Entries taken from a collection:
□ □ □ □ □ □ □

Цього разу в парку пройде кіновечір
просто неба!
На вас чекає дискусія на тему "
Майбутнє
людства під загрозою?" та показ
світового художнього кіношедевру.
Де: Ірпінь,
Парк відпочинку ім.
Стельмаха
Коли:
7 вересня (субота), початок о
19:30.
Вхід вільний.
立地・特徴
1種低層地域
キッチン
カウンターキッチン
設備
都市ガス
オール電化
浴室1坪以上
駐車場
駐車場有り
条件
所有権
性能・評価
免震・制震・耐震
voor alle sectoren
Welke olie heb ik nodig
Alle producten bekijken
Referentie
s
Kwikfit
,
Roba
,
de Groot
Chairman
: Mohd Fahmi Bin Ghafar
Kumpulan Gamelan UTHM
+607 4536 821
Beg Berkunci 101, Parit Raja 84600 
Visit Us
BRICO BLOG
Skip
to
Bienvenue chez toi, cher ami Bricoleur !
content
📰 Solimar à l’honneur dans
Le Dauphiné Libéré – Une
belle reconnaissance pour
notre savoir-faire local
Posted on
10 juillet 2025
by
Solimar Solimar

□ □ □ □ □ □ □

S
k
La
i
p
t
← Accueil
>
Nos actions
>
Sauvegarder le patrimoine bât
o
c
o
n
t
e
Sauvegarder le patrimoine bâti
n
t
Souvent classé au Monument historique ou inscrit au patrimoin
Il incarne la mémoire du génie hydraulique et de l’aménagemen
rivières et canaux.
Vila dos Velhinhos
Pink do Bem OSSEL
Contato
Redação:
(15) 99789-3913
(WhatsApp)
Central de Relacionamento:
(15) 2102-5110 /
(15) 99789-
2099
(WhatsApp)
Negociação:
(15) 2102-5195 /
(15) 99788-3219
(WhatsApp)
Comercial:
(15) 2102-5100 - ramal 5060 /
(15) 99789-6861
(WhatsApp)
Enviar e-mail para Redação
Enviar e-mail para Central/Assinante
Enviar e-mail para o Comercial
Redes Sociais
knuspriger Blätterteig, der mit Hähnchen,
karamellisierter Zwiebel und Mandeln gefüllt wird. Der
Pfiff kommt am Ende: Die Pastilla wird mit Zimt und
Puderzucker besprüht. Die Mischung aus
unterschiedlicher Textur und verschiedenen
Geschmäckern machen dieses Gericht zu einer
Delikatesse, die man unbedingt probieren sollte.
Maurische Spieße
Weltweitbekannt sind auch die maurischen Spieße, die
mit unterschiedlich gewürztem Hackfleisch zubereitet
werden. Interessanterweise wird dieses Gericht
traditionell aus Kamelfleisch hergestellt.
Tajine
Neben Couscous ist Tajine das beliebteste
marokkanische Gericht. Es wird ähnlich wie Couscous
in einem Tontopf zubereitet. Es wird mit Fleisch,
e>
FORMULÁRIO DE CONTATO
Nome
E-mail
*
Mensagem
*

□ □ □ □ □ □ □

WHAT THE TASK ASKS: Look through the entries for lines containing the word "Enviar" and return each one.

TASK RESULT:
Enviar e-mail para Redação
Enviar e-mail para Central/Assinante
Enviar e-mail para o Comercial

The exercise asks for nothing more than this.